I see maybe 10 or 20 call sites today. So it is definitely feasible to add documentation at each, explaining the why it wants a long term pin.
Yeah, my efforts at e.g. dropping vmas has been eye-opening in actually quite how often a refactoring like this often ends up being more straightforward than you might imagine.
It does look like a better approach to me given the very nature of user space pages.
Yeah, there is a lot of historical baggage. For example, FOLL_GET should be inaccessible to kernel modules completely at one point, to be only used by selected core-mm pieces.
Yes. When I first mass-converted call sites from gup to pup, I just preserved FOLL_GET behavior in order to keep from changing too much at once. But I agree that that it would be nice to make FOLL_GET an mm internal-only flag like FOLL_PIN.
Very glad you did that work! And totally understandable as to you being conservative with that, but I think we're at a point where there's more acceptance of incremental improvements to GUP as a whole.
I have another patch series saved up for _yet more_ changes on this. But mindful of churn I am trying to space them out... until Jason nudges me of course :)
Maybe we should even disallow passing in FOLL_LONGTERM as a flag and only provide functions like pin_user_pages() vs. pin_user_pages_longterm(). Then, discussions about conditional flag-setting are no more :)
... or even use pin_user_pages_shortterm() vs. pin_user_pages() ... to make the default be longterm.
Yes, it is true that having most gup flags be internal to mm does tend to avoid some bugs. But it's also a lot of churn. I'm still on the fence as to whether it's really a good move to do this for FOLL_LONGTERM or not. But it's really easy to push me off of fences. :)
*nudge* ;)
thanks,
John Hubbard NVIDIA
Looking at non-fast, non-FOLL_LONGTERM PUP callers (forgive me if I missed any):-
- pin_user_pages_remote() in process_vm_rw_single_vec() for the process_vm_access functionality.

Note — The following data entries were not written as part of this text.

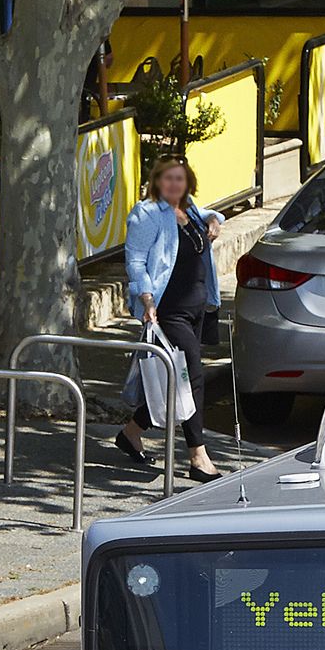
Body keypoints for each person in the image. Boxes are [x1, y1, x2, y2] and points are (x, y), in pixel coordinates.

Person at [119, 153, 223, 481]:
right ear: (157, 182)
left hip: (196, 309)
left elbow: (212, 214)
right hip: (167, 309)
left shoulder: (190, 210)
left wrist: (214, 220)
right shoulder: (147, 213)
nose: (174, 184)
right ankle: (198, 456)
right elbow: (135, 261)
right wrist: (146, 299)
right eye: (168, 178)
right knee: (192, 376)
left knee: (172, 379)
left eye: (180, 178)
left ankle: (131, 432)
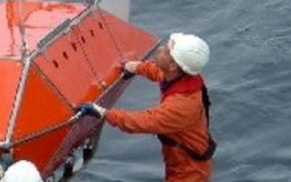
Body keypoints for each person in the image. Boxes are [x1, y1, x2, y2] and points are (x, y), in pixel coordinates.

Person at [76, 33, 216, 182]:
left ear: (173, 66)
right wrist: (136, 67)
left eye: (166, 51)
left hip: (189, 172)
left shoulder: (181, 106)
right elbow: (159, 72)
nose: (161, 49)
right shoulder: (179, 78)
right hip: (180, 160)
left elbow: (143, 122)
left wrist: (103, 113)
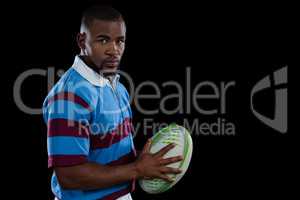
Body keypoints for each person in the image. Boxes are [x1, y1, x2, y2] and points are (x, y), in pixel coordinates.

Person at [43, 5, 182, 200]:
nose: (114, 50)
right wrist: (138, 168)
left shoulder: (115, 85)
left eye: (120, 41)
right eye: (103, 40)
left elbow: (107, 149)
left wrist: (147, 159)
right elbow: (70, 176)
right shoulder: (69, 96)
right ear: (82, 41)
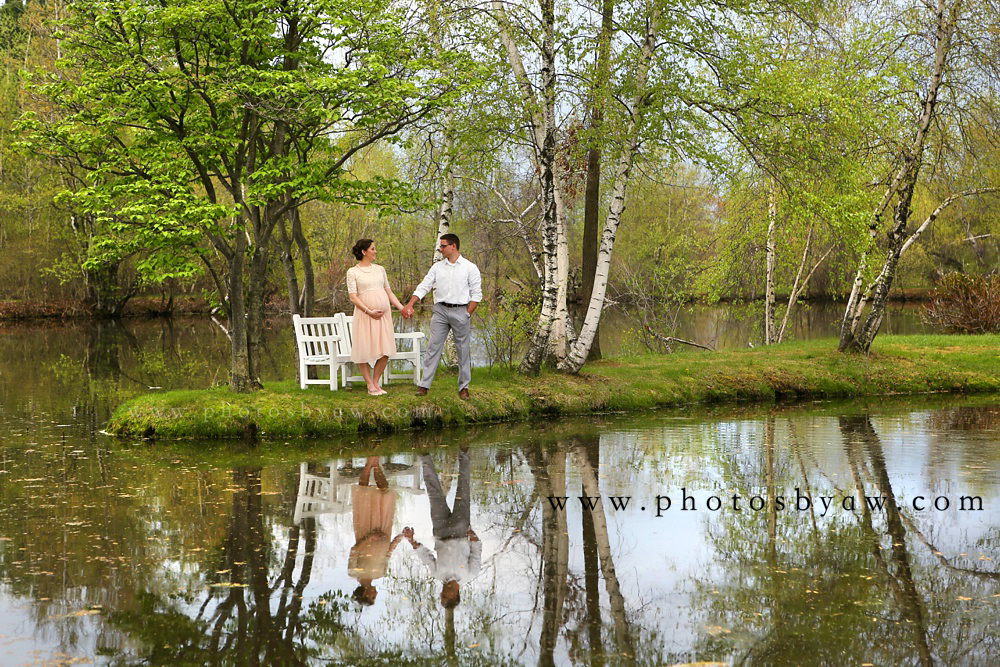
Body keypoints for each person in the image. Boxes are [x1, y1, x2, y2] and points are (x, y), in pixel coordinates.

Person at [401, 234, 482, 399]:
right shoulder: (437, 268)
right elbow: (424, 286)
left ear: (453, 246)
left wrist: (467, 314)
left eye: (443, 246)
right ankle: (424, 385)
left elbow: (477, 295)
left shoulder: (469, 267)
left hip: (461, 311)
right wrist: (410, 304)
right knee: (433, 348)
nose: (440, 249)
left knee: (463, 350)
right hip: (440, 311)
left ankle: (463, 387)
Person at [402, 447, 480, 608]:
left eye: (441, 596)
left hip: (441, 531)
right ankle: (463, 453)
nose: (441, 593)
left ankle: (424, 456)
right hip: (460, 531)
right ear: (453, 595)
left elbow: (427, 558)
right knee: (463, 491)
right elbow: (476, 552)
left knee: (434, 494)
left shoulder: (438, 574)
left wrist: (411, 541)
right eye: (444, 596)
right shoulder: (470, 574)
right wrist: (473, 537)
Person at [347, 239, 406, 396]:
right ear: (364, 252)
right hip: (365, 315)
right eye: (373, 249)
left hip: (383, 316)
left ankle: (375, 382)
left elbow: (389, 292)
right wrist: (368, 311)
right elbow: (353, 297)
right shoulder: (353, 272)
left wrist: (401, 308)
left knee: (385, 349)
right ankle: (369, 384)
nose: (375, 251)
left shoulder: (380, 270)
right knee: (363, 349)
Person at [348, 456, 404, 606]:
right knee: (385, 495)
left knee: (363, 496)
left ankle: (369, 463)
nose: (375, 594)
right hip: (384, 529)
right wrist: (399, 538)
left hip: (365, 531)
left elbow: (354, 551)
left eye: (372, 597)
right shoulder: (380, 574)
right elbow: (387, 554)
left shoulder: (354, 572)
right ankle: (376, 464)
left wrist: (369, 538)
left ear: (365, 594)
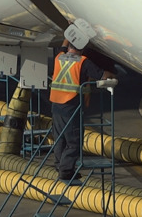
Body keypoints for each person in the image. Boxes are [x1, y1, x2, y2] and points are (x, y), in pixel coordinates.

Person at [49, 39, 115, 181]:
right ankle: (66, 171)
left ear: (70, 46)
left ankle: (59, 165)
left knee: (60, 138)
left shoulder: (59, 56)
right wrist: (114, 76)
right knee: (74, 141)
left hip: (56, 104)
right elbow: (102, 75)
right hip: (70, 106)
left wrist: (70, 30)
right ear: (82, 49)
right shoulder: (83, 61)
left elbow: (63, 45)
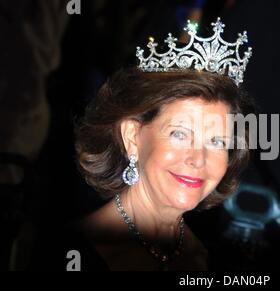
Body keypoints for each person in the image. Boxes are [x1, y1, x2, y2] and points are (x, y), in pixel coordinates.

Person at [30, 18, 254, 271]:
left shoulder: (219, 257)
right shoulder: (69, 256)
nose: (198, 159)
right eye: (179, 134)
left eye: (216, 141)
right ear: (132, 137)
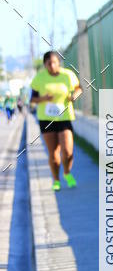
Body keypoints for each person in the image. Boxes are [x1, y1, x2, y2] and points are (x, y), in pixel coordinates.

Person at [30, 51, 82, 190]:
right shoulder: (39, 78)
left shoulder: (68, 75)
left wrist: (74, 96)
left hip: (64, 117)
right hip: (47, 119)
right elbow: (33, 99)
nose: (52, 66)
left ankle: (67, 172)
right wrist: (43, 99)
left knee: (68, 151)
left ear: (59, 62)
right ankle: (56, 180)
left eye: (54, 62)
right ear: (45, 65)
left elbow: (79, 88)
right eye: (49, 63)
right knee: (53, 154)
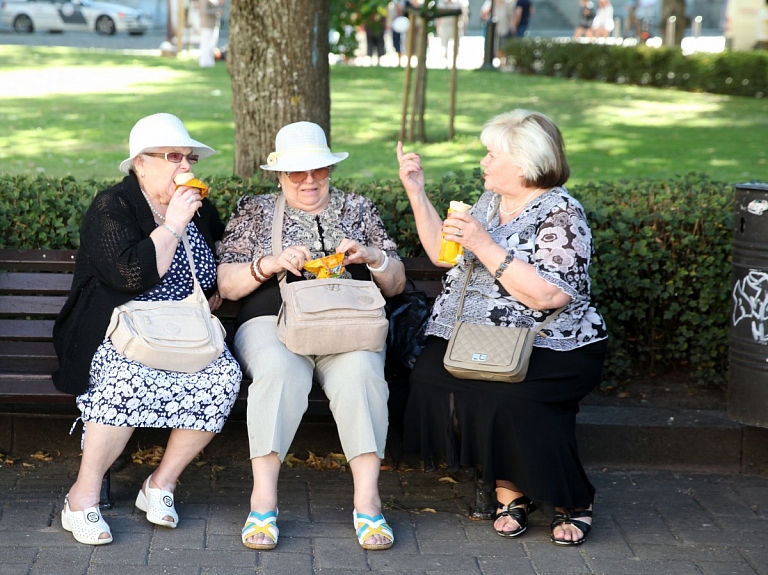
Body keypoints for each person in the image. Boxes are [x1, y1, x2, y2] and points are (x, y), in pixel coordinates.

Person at [396, 109, 608, 546]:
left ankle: (571, 498)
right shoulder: (491, 202)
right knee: (433, 376)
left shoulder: (562, 213)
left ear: (526, 163)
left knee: (513, 394)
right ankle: (508, 486)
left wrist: (485, 245)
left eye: (492, 155)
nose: (484, 163)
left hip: (553, 341)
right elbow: (443, 254)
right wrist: (416, 192)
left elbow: (548, 297)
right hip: (477, 336)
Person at [52, 113, 243, 546]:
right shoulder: (112, 206)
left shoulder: (200, 207)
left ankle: (160, 484)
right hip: (119, 324)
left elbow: (210, 268)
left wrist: (212, 288)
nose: (185, 165)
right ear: (141, 163)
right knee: (123, 378)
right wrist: (172, 224)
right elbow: (128, 275)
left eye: (189, 157)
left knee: (222, 376)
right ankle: (81, 498)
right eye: (173, 156)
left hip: (181, 326)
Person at [216, 121, 406, 551]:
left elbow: (394, 284)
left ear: (329, 169)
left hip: (348, 323)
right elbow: (226, 285)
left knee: (362, 375)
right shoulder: (257, 210)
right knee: (279, 372)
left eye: (317, 169)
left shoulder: (358, 208)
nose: (308, 180)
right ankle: (262, 502)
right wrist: (271, 263)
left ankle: (368, 503)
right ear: (279, 175)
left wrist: (374, 257)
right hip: (272, 320)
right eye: (296, 172)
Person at [198, 0, 223, 68]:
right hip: (207, 25)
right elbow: (204, 11)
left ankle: (209, 61)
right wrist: (216, 12)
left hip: (213, 24)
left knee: (211, 44)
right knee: (206, 44)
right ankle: (204, 62)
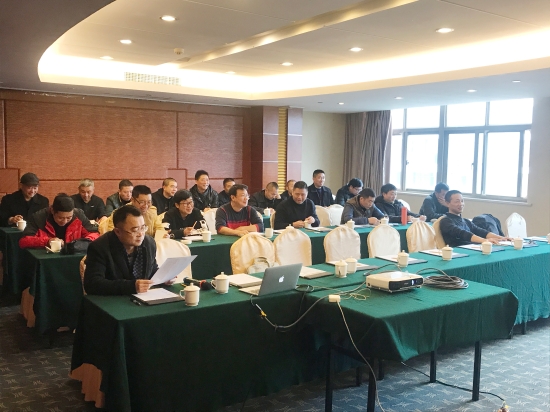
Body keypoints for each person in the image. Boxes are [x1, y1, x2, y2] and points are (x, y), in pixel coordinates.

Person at [84, 205, 158, 295]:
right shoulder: (100, 247)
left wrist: (163, 278)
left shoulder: (149, 243)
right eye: (135, 230)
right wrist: (131, 286)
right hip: (113, 300)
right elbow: (92, 284)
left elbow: (152, 269)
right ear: (118, 232)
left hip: (143, 298)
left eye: (143, 228)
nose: (141, 234)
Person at [19, 193, 99, 249]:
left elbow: (95, 234)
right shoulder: (39, 217)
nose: (64, 221)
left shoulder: (78, 215)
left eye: (69, 218)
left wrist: (80, 244)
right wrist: (47, 241)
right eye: (60, 218)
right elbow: (24, 241)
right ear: (52, 210)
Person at [439, 190, 509, 247]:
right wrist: (484, 241)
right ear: (447, 203)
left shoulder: (466, 221)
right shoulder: (445, 221)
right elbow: (463, 234)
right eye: (457, 201)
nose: (460, 204)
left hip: (472, 248)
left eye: (462, 201)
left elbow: (481, 232)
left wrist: (501, 238)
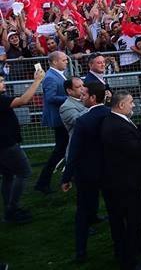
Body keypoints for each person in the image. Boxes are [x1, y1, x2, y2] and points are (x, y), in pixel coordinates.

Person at [100, 90, 141, 270]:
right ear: (121, 105)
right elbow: (136, 148)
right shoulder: (116, 126)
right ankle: (129, 260)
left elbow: (131, 136)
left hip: (125, 180)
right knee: (133, 219)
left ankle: (138, 244)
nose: (134, 105)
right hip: (125, 182)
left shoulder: (116, 120)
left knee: (134, 217)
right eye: (131, 102)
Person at [61, 81, 109, 263]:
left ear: (93, 98)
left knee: (82, 213)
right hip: (109, 169)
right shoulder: (111, 114)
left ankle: (81, 252)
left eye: (84, 94)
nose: (81, 96)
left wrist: (66, 177)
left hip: (87, 172)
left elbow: (74, 151)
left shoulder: (84, 121)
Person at [0, 66, 44, 224]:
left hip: (4, 144)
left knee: (8, 175)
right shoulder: (1, 99)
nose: (3, 83)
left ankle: (9, 209)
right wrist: (37, 81)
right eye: (0, 81)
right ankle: (12, 209)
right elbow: (24, 100)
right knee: (24, 172)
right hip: (7, 145)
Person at [35, 50, 69, 195]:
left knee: (63, 149)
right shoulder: (50, 77)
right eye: (63, 60)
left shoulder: (56, 75)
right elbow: (50, 98)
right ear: (55, 62)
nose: (66, 61)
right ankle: (43, 182)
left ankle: (65, 176)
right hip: (59, 119)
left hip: (61, 117)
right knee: (60, 150)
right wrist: (71, 99)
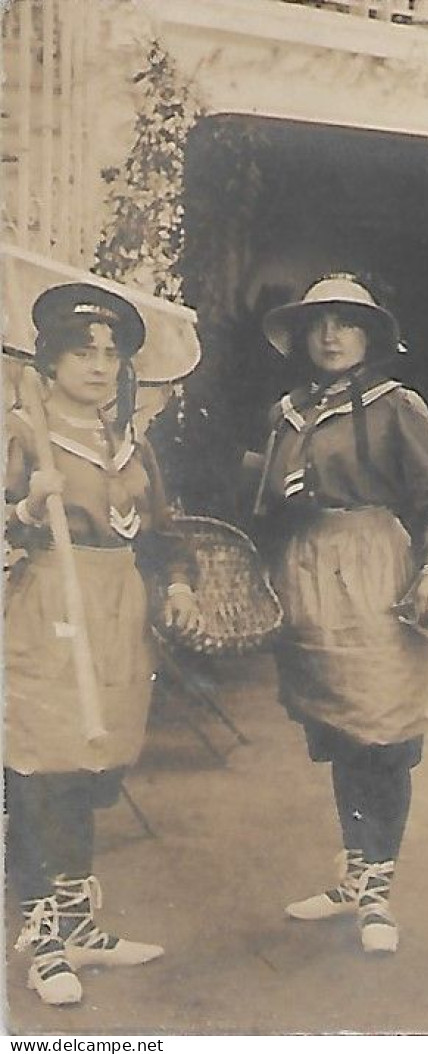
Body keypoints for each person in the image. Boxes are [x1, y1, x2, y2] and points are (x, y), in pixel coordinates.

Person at [5, 284, 202, 1006]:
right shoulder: (23, 434)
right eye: (81, 352)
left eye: (111, 354)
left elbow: (161, 532)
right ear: (49, 364)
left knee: (90, 766)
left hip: (120, 608)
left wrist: (177, 584)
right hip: (47, 601)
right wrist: (26, 504)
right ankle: (42, 938)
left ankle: (80, 926)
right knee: (39, 769)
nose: (98, 366)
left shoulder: (131, 443)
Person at [253, 274, 428, 955]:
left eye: (346, 322)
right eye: (318, 324)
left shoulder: (397, 405)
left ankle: (379, 892)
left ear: (370, 335)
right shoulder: (289, 411)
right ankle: (354, 875)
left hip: (374, 566)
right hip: (307, 569)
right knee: (341, 730)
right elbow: (267, 504)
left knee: (382, 729)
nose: (331, 335)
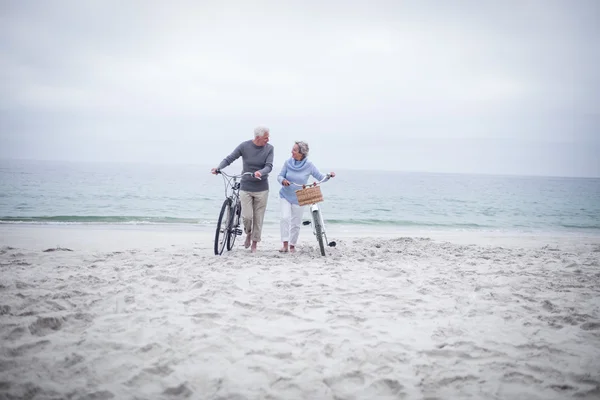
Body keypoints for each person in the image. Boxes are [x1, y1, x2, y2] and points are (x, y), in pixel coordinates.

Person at [211, 126, 274, 253]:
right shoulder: (244, 146)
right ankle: (248, 233)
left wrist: (260, 172)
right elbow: (230, 158)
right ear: (258, 137)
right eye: (266, 137)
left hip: (262, 188)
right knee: (247, 217)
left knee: (258, 218)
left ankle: (254, 243)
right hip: (246, 186)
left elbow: (269, 166)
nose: (268, 140)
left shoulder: (269, 148)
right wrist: (219, 168)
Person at [277, 141, 335, 253]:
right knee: (285, 218)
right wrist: (283, 180)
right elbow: (280, 176)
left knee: (296, 222)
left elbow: (320, 177)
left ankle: (292, 245)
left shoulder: (309, 165)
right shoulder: (288, 162)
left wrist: (329, 176)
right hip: (285, 195)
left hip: (300, 197)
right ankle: (284, 244)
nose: (291, 152)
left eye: (294, 150)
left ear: (301, 153)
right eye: (292, 149)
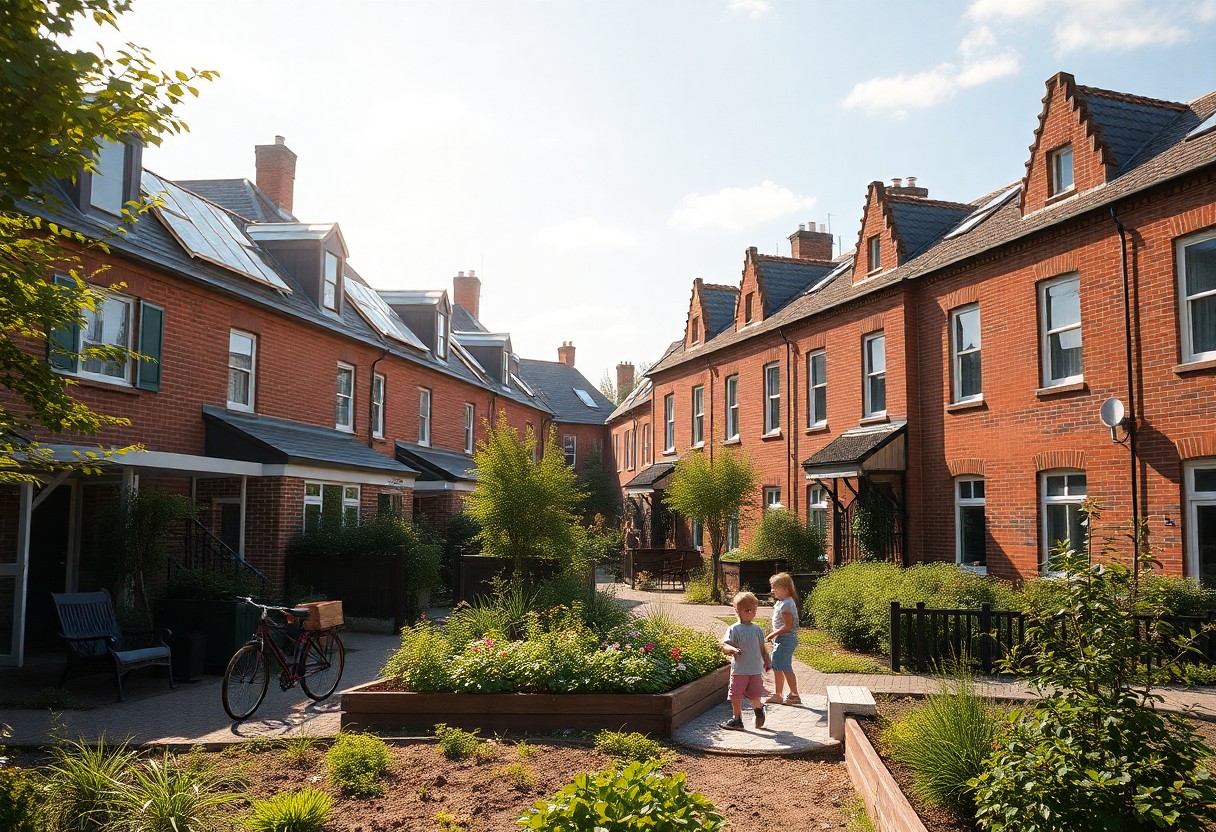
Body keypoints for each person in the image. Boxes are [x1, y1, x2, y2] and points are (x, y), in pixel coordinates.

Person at [719, 591, 771, 731]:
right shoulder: (734, 629)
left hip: (754, 670)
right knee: (736, 694)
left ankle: (758, 710)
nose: (752, 613)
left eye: (754, 610)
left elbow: (762, 647)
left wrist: (767, 659)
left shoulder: (757, 629)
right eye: (748, 610)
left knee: (754, 694)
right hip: (740, 670)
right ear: (737, 610)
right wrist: (733, 649)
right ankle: (738, 719)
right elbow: (725, 644)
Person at [765, 572, 802, 705]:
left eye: (775, 587)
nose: (772, 590)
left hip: (786, 639)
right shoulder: (783, 602)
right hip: (783, 639)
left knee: (784, 666)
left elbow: (788, 626)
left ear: (786, 589)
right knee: (777, 665)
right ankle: (778, 694)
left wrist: (773, 634)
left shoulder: (786, 604)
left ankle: (794, 695)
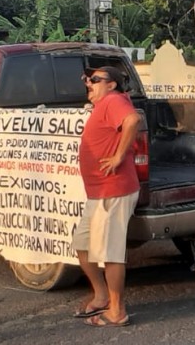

- pin_user_pages_remote() in user_event_enabler_write() in kernel/trace/trace_events_user.c.
- pin_user_pages_unlocked() in ivtv_udma_setup() in drivers/media/pci/ivtv/ivtv-udma.c and ivtv_yuv_prep_user_dma() in ivtv-yuv.c.
And none that actually directly invoke PUP without FOLL_LOGNTERM... That suggests that we could simply disallow non-FOLL_LONGTERM non-fast PUP calls altogether and move to pin_user_pages_longterm() [I'm happy to write a patch series doing this].
The ivtv callers look like they really actually want FOLL_LONGTERM unless I'm missing something so we should probably change that too?
I haven't surveyed the fast versions, but I think defaulting to FOLL_LONGTERM on them also makes sense.